延の第一義は引くで、招くとか引き寄せると言う意味があります。いざなうと訳してもよいでしょう。烏はカラスです。昔、月にはウサギ、太陽には三本足のカラスが住むと考えられました。それで、烏は太陽を意味することがあります。郎は男性です。烏郎で、太陽の男性(ヒコ・アフキ)となります。したがって延烏郎は、韓国から見たイザナギ(アメノヒボコ)です。
『三国遺事』には、延烏郎が倭国に渡った理由が書かれていません。これを日本の伝承で補うなら、延烏郎のもう一人の妻であるイザナミが倭国に帰ったので、その後を追ったことになるでしょうか。それとも宇美の新居にイザナミを迎える為に、倭国に渡ったのでしょうか。
『日本書紀』によれば、アカルヒメが倭国に帰ったときに、ツヌガアラシト(ヒボコ)はそれを妻から聞いたといいます。これは、ツヌガアラシト(ヒボコ)にはアカルヒメのほかにも妻がいたことを示します。それが細烏女でしょう。細烏女は美しい太陽の女性、可愛日女(エヒメ)という意味になります。細烏女も、日本語の可愛日女(エヒメ)を中国・韓国風に翻訳した表現です。
◯『三国遺事』によれば延烏郎は、新羅の8代阿達羅王の4年に、倭国に渡ったとされます。阿達羅王の修正前の在位(154~184)は、一見、イザナギの時代と重なるように見えます。
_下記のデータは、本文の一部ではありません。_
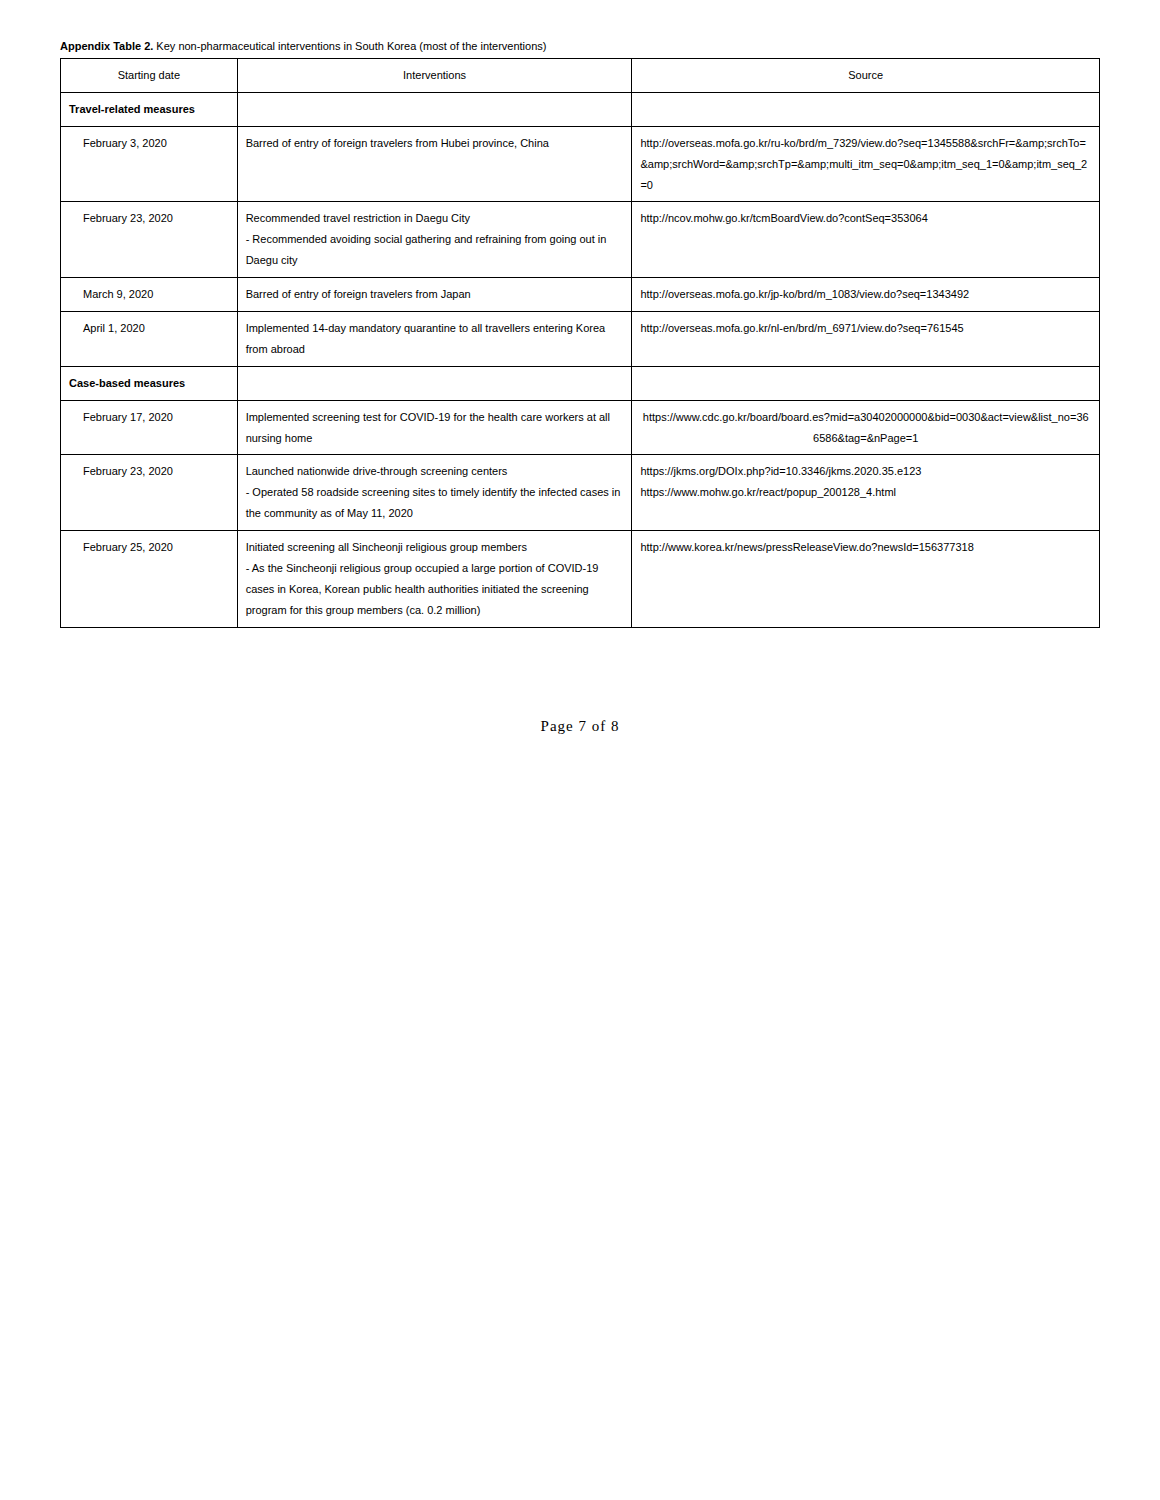Appendix Table 2. Key non-pharmaceutical interventions in South Korea (most of the interventions)
| Starting date | Interventions | Source |
| --- | --- | --- |
| Travel-related measures | | |
| February 3, 2020 | Barred of entry of foreign travelers from Hubei province, China | http://overseas.mofa.go.kr/ru-ko/brd/m_7329/view.do?seq=1345588&srchFr=&amp;srchTo=&amp;srchWord=&amp;srchTp=&amp;multi_itm_seq=0&amp;itm_seq_1=0&amp;itm_seq_2=0 |
| February 23, 2020 | Recommended travel restriction in Daegu City - Recommended avoiding social gathering and refraining from going out in Daegu city | http://ncov.mohw.go.kr/tcmBoardView.do?contSeq=353064 |
| March 9, 2020 | Barred of entry of foreign travelers from Japan | http://overseas.mofa.go.kr/jp-ko/brd/m_1083/view.do?seq=1343492 |
| April 1, 2020 | Implemented 14-day mandatory quarantine to all travellers entering Korea from abroad | http://overseas.mofa.go.kr/nl-en/brd/m_6971/view.do?seq=761545 |
| Case-based measures | | |
| February 17, 2020 | Implemented screening test for COVID-19 for the health care workers at all nursing home | https://www.cdc.go.kr/board/board.es?mid=a30402000000&bid=0030&act=view&list_no=366586&tag=&nPage=1 |
| February 23, 2020 | Launched nationwide drive-through screening centers - Operated 58 roadside screening sites to timely identify the infected cases in the community as of May 11, 2020 | https://jkms.org/DOIx.php?id=10.3346/jkms.2020.35.e123 https://www.mohw.go.kr/react/popup_200128_4.html |
| February 25, 2020 | Initiated screening all Sincheonji religious group members - As the Sincheonji religious group occupied a large portion of COVID-19 cases in Korea, Korean public health authorities initiated the screening program for this group members (ca. 0.2 million) | http://www.korea.kr/news/pressReleaseView.do?newsId=156377318 |
Page 7 of 8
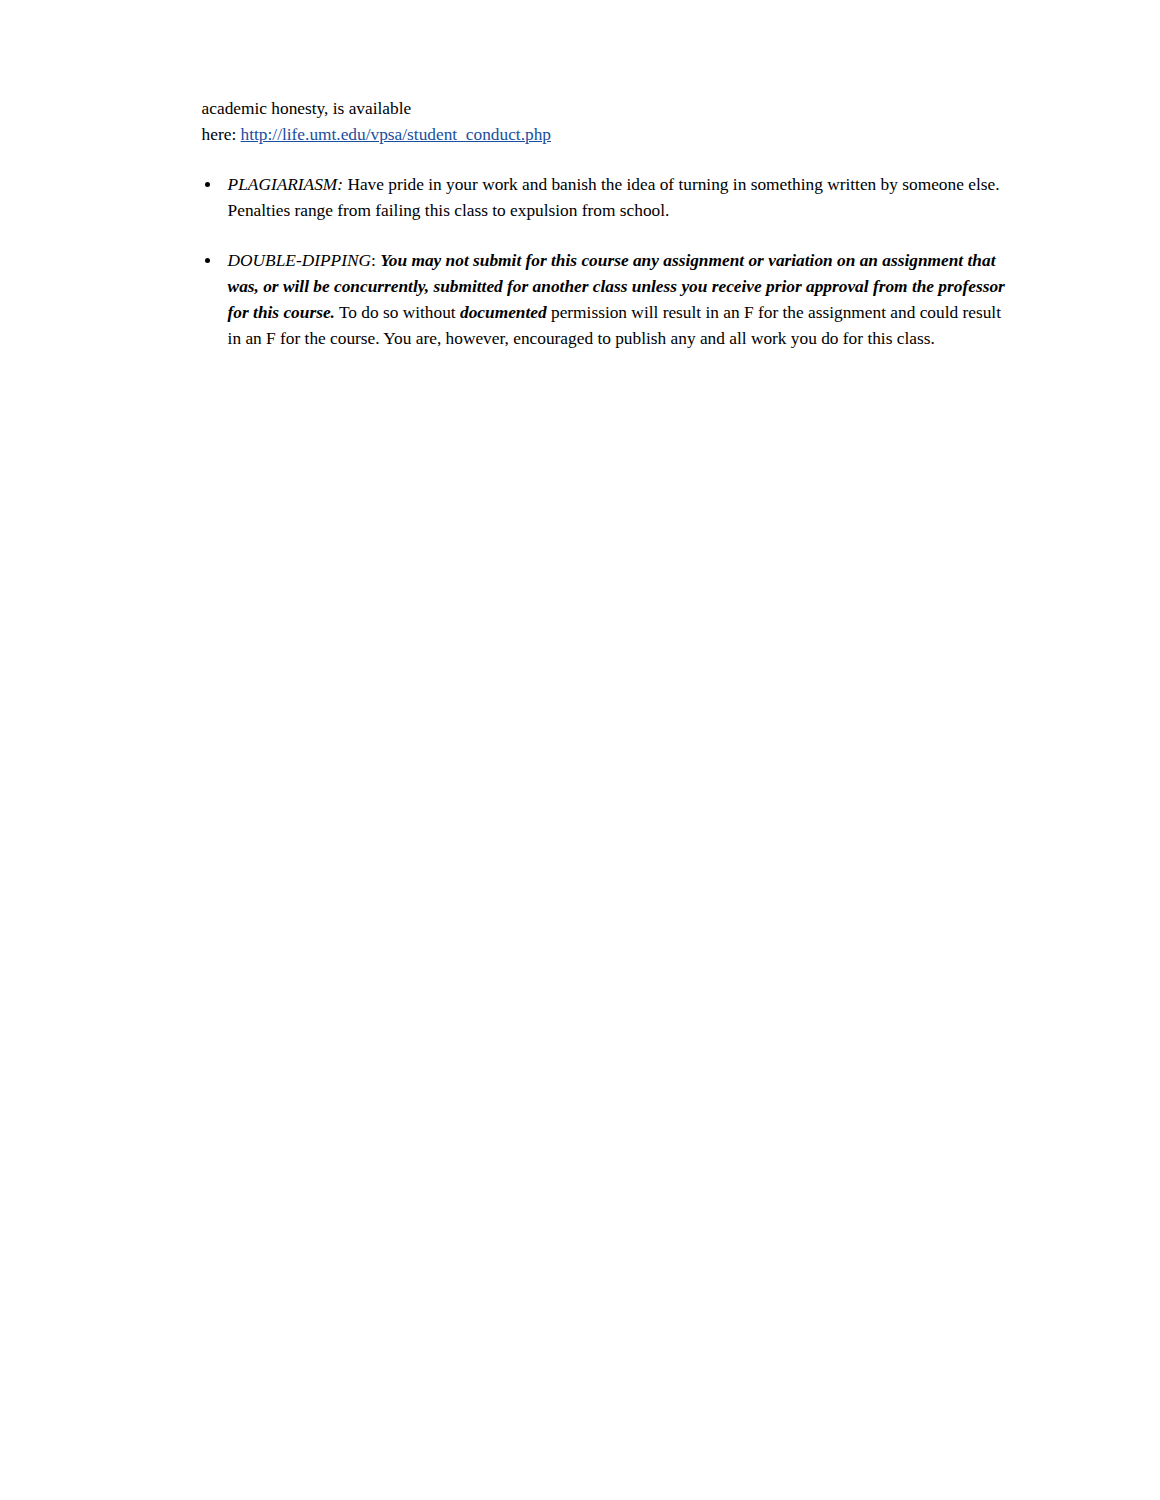academic honesty, is available
here: http://life.umt.edu/vpsa/student_conduct.php
PLAGIARIASM: Have pride in your work and banish the idea of turning in something written by someone else. Penalties range from failing this class to expulsion from school.
DOUBLE-DIPPING: You may not submit for this course any assignment or variation on an assignment that was, or will be concurrently, submitted for another class unless you receive prior approval from the professor for this course. To do so without documented permission will result in an F for the assignment and could result in an F for the course. You are, however, encouraged to publish any and all work you do for this class.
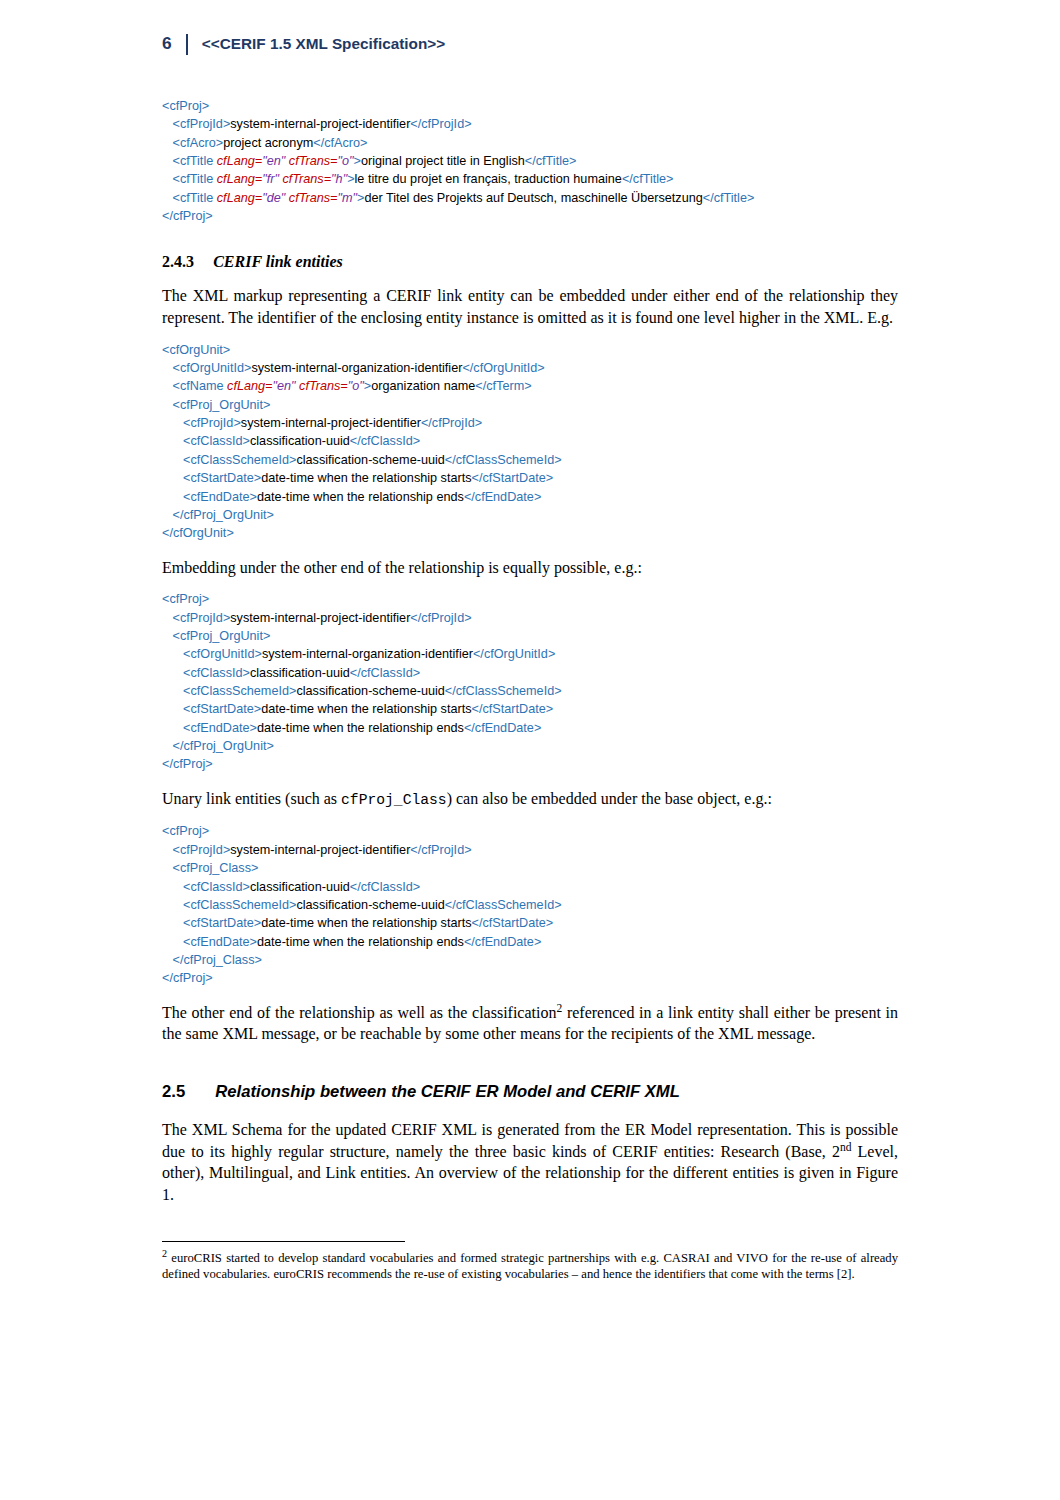6 <<CERIF 1.5 XML Specification>>
<cfProj>
   <cfProjId>system-internal-project-identifier</cfProjId>
   <cfAcro>project acronym</cfAcro>
   <cfTitle cfLang="en" cfTrans="o">original project title in English</cfTitle>
   <cfTitle cfLang="fr" cfTrans="h">le titre du projet en français, traduction humaine</cfTitle>
   <cfTitle cfLang="de" cfTrans="m">der Titel des Projekts auf Deutsch, maschinelle Übersetzung</cfTitle>
</cfProj>
2.4.3 CERIF link entities
The XML markup representing a CERIF link entity can be embedded under either end of the relationship they represent. The identifier of the enclosing entity instance is omitted as it is found one level higher in the XML. E.g.
<cfOrgUnit>
   <cfOrgUnitId>system-internal-organization-identifier</cfOrgUnitId>
   <cfName cfLang="en" cfTrans="o">organization name</cfTerm>
   <cfProj_OrgUnit>
      <cfProjId>system-internal-project-identifier</cfProjId>
      <cfClassId>classification-uuid</cfClassId>
      <cfClassSchemeId>classification-scheme-uuid</cfClassSchemeId>
      <cfStartDate>date-time when the relationship starts</cfStartDate>
      <cfEndDate>date-time when the relationship ends</cfEndDate>
   </cfProj_OrgUnit>
</cfOrgUnit>
Embedding under the other end of the relationship is equally possible, e.g.:
<cfProj>
   <cfProjId>system-internal-project-identifier</cfProjId>
   <cfProj_OrgUnit>
      <cfOrgUnitId>system-internal-organization-identifier</cfOrgUnitId>
      <cfClassId>classification-uuid</cfClassId>
      <cfClassSchemeId>classification-scheme-uuid</cfClassSchemeId>
      <cfStartDate>date-time when the relationship starts</cfStartDate>
      <cfEndDate>date-time when the relationship ends</cfEndDate>
   </cfProj_OrgUnit>
</cfProj>
Unary link entities (such as cfProj_Class) can also be embedded under the base object, e.g.:
<cfProj>
   <cfProjId>system-internal-project-identifier</cfProjId>
   <cfProj_Class>
      <cfClassId>classification-uuid</cfClassId>
      <cfClassSchemeId>classification-scheme-uuid</cfClassSchemeId>
      <cfStartDate>date-time when the relationship starts</cfStartDate>
      <cfEndDate>date-time when the relationship ends</cfEndDate>
   </cfProj_Class>
</cfProj>
The other end of the relationship as well as the classification2 referenced in a link entity shall either be present in the same XML message, or be reachable by some other means for the recipients of the XML message.
2.5 Relationship between the CERIF ER Model and CERIF XML
The XML Schema for the updated CERIF XML is generated from the ER Model representation. This is possible due to its highly regular structure, namely the three basic kinds of CERIF entities: Research (Base, 2nd Level, other), Multilingual, and Link entities. An overview of the relationship for the different entities is given in Figure 1.
2 euroCRIS started to develop standard vocabularies and formed strategic partnerships with e.g. CASRAI and VIVO for the re-use of already defined vocabularies. euroCRIS recommends the re-use of existing vocabularies – and hence the identifiers that come with the terms [2].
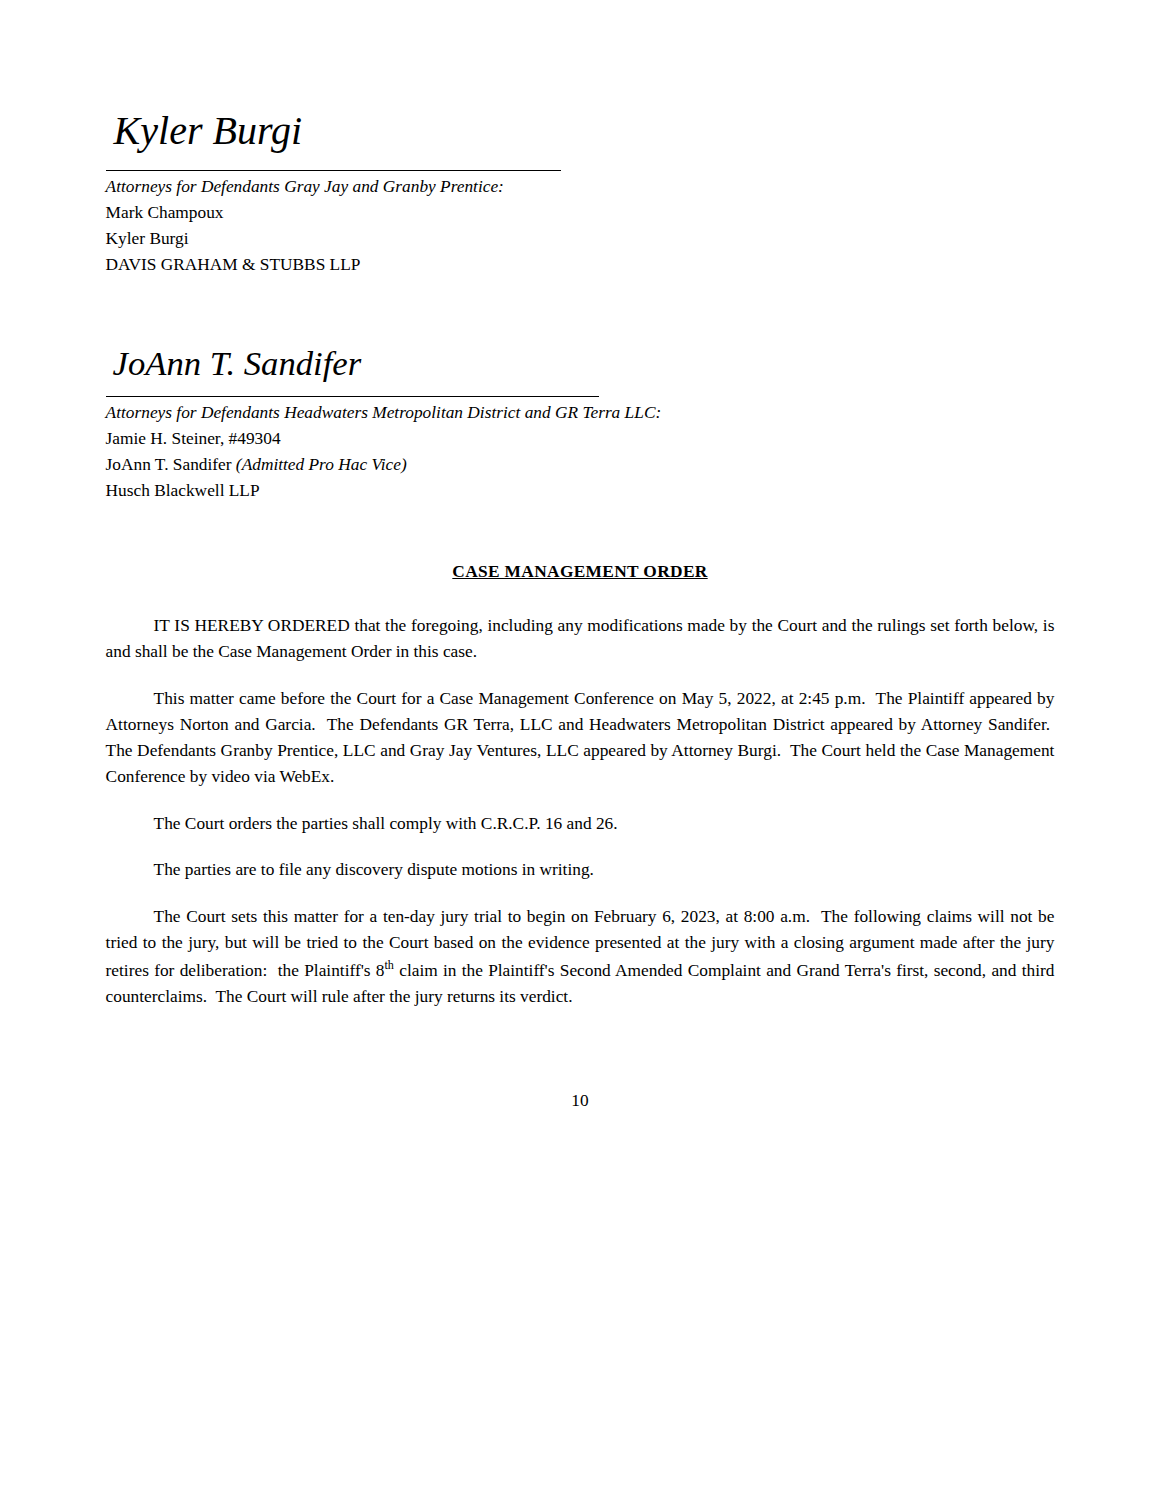Kyler Burgi
Attorneys for Defendants Gray Jay and Granby Prentice:
Mark Champoux
Kyler Burgi
DAVIS GRAHAM & STUBBS LLP
JoAnn T. Sandifer
Attorneys for Defendants Headwaters Metropolitan District and GR Terra LLC:
Jamie H. Steiner, #49304
JoAnn T. Sandifer (Admitted Pro Hac Vice)
Husch Blackwell LLP
CASE MANAGEMENT ORDER
IT IS HEREBY ORDERED that the foregoing, including any modifications made by the Court and the rulings set forth below, is and shall be the Case Management Order in this case.
This matter came before the Court for a Case Management Conference on May 5, 2022, at 2:45 p.m. The Plaintiff appeared by Attorneys Norton and Garcia. The Defendants GR Terra, LLC and Headwaters Metropolitan District appeared by Attorney Sandifer. The Defendants Granby Prentice, LLC and Gray Jay Ventures, LLC appeared by Attorney Burgi. The Court held the Case Management Conference by video via WebEx.
The Court orders the parties shall comply with C.R.C.P. 16 and 26.
The parties are to file any discovery dispute motions in writing.
The Court sets this matter for a ten-day jury trial to begin on February 6, 2023, at 8:00 a.m. The following claims will not be tried to the jury, but will be tried to the Court based on the evidence presented at the jury with a closing argument made after the jury retires for deliberation: the Plaintiff's 8th claim in the Plaintiff's Second Amended Complaint and Grand Terra's first, second, and third counterclaims. The Court will rule after the jury returns its verdict.
10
しかし、半年暦によって修正した在位(255~270)は、イザナギの時代とは一致しません。それではなぜ阿達羅王の4年に延烏郎の記事を置いたのか。それが問題です。その答えは、『三国史記』の阿達羅王の記事の中にありました。
阿達羅王の20年の条によれば、倭の女王卑弥呼が使者を送って来訪させたとあります。この年を年代修正すると265年になります。したがって卑弥呼は台与の誤りとすることは、すでに書きました。『三国遺事』の作者は、卑弥呼の記事の前史として、延烏郎の伝承をとらえたのではないか。そのために、年代不詳だった延烏郎の記事を、阿達羅王の治世の初め(4年)に設定したと言えないでしょうか。
阿達羅王の4年を修正しないで考えると157年ですが、この年はイザナギの母の懿徳天皇の元年にあたります。イザナギが活躍する年代には少し早そうです。しかしイザナギとイザナミの婚姻の話がこの頃に持ち上がったとするなら、それはないこともありません。後の世に、この年が、イザナギが倭国に渡った年と混同されたと言うのなら、少しは可能性があるかもしれません。